| TEXT SEGMENT |
A little about me

Tuesday, 1 February 2011

Think before you send it.....

In our family we have three lap tops, one desk top, four cell phones, three of which have internet and messages access.  We are like millions of families worldwide.  The age of serious technology.  Internet, e-mails, facebook, beebo, blogging, skype, linked-in…… we have millions of people at our finger tips. 

The world is a smaller, contact with friends and family is frequent with all the above.  When I moved 7,000 miles away from my life in Wales, I wasn’t waved off on a steamer to the other side of the world, never to return for 20 years. I return almost annually and we have visitors often.  The world has shrunk immensely.

Regularly, in our living room, we can all be sitting here in each other’s company, physically, but in conversation with people via cyber space.  Me for example typing this, Big M on skype with her friend, Mr H on his blackberry with a colleague and Little M watching U tube.  I’m a novice with computer speak but the girls, wow, where and how they get their information to do this that and the other and give me instructions, dragging their old fashioned mother to the new age is a mystery.  I try with great patience to explain things to my parents on how things work, my girls must feel the same, things move at such a pace.

It frightens me how out of touch I can be with their lives.  When I was a teenager (back in the day) parents had far more ‘control’ on what was going on, who we spoke to and even what we watched on TV.  When we left school for the day and waved our friends goodbye, more often than not that would be the last contact with them until the next day.  We had one phone in our house and if we were we to call anyone for a chat or help with homework you could often hear my father shouting from the other room, “Get off the phone, somebody may be trying to call”, (I’m sure that there weren’t hoards of people trying to get through, we were hardly mission control).

Today, my girls can chat via skype, text, call, e-mail and even facebook message with their friends after school.  Probably there is more conversation via technology than in person.  They may look industrious typing away ‘doing homework’, unless I’m physically sitting there with them the whole time, how would I know?!
My 17 year old is on the brink of adulthood, monitoring her coming and goings, TV downloads etc is long gone.  Her messages with her friends about the stages of growing up and the exploration into adulthood is private on her facebook message/ e-mail . I hope I have guided her correctly so that she can explore life further, confidently, more independently, but sensibly. This goes for computer communication, as there seems so much of it. I have stressed to both M’s never to forget that whatever is typed and sent is THERE forever, deleted or not.  If you don’t want it to one day to come back and haunt you , don’t type/ say it. Think girls, think before you press send!

| SUPPLIED MATERIAL |
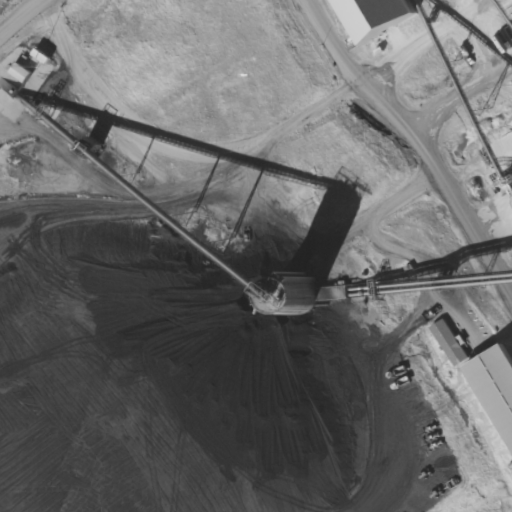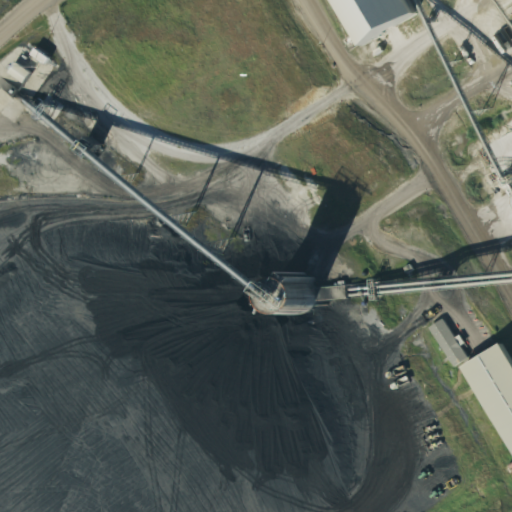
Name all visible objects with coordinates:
building: (381, 17)
building: (23, 73)
power plant: (255, 255)
building: (452, 344)
building: (498, 383)
building: (491, 388)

| REQUIREMENTS |
• A. Do these statements agree with the blog post? (i) The family owns four cell phones. (ii) The writer goes back home only about once every 20 years. (iii) The writer's 17-year-old keeps her messages with friends private. Answer yes or no for each and quote the deciding words.
• B. In the blog post, swap "millions of families" for "thousands of families" and write out the passage starting with "In our family" and going on through "our finger tips.".

| THE RESPONSES |
• A.
(i) Yes: "four cell phones"
(ii) No: "I return almost annually"
(iii) Yes: "is private on her facebook message/ e-mail"

• B.
In our family we have three lap tops, one desk top, four cell phones, three of which have internet and messages access.  We are like thousands of families worldwide.  The age of serious technology.  Internet, e-mails, facebook, beebo, blogging, skype, linked-in…… we have millions of people at our finger tips.